═══ Raw data

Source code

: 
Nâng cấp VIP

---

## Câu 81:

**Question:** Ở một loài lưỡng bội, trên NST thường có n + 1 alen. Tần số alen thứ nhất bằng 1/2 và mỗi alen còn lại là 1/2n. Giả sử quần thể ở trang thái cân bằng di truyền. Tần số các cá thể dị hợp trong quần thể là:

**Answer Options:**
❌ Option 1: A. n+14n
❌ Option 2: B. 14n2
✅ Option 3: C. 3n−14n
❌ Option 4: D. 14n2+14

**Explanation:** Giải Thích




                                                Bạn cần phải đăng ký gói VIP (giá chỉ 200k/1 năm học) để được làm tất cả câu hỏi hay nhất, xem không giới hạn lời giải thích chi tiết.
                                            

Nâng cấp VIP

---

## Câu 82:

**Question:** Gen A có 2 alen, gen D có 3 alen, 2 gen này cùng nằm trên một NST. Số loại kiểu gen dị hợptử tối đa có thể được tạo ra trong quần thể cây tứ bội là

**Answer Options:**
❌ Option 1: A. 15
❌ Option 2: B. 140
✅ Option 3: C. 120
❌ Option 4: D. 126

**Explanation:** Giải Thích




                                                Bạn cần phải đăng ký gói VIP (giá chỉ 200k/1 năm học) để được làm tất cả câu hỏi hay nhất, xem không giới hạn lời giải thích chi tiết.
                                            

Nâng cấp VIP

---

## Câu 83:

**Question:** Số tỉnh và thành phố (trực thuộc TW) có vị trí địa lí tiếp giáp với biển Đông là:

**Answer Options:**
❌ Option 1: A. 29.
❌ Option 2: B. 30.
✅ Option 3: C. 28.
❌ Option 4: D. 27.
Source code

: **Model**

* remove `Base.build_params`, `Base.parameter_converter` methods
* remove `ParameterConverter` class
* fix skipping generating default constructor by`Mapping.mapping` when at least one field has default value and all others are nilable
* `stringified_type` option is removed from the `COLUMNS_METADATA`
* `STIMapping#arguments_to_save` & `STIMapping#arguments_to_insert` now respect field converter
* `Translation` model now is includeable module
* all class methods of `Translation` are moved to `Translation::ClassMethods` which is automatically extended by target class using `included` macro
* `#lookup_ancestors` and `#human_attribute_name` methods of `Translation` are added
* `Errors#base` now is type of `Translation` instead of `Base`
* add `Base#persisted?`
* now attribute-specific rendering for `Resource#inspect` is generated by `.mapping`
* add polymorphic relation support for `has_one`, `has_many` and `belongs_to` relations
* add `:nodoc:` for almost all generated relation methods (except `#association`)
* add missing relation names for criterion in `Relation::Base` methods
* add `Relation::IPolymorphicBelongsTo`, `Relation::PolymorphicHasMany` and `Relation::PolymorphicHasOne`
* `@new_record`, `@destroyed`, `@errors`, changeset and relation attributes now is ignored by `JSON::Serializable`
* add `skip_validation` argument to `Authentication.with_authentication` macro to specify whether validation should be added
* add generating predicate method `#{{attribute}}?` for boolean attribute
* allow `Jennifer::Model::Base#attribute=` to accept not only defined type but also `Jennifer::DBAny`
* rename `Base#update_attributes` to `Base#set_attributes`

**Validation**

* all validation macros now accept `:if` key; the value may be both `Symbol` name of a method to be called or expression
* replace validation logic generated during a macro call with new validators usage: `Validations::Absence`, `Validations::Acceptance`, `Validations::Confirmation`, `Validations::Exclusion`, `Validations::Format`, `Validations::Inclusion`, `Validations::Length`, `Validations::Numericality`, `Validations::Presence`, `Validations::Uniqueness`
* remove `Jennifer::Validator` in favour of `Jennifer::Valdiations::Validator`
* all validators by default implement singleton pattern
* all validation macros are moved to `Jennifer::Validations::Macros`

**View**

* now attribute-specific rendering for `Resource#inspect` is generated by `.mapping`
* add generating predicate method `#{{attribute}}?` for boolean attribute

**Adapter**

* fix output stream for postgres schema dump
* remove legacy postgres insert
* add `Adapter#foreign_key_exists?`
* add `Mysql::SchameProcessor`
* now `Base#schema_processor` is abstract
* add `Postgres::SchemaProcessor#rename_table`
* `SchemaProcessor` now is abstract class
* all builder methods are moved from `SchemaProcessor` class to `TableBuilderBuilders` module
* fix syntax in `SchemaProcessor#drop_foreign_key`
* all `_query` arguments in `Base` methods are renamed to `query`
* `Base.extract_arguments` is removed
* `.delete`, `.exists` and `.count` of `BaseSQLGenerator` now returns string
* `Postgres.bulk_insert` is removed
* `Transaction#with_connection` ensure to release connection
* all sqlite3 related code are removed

══════

Out of the entries, report each line that contains the word "abstract".

* now `Base#schema_processor` is abstract
* `SchemaProcessor` now is abstract class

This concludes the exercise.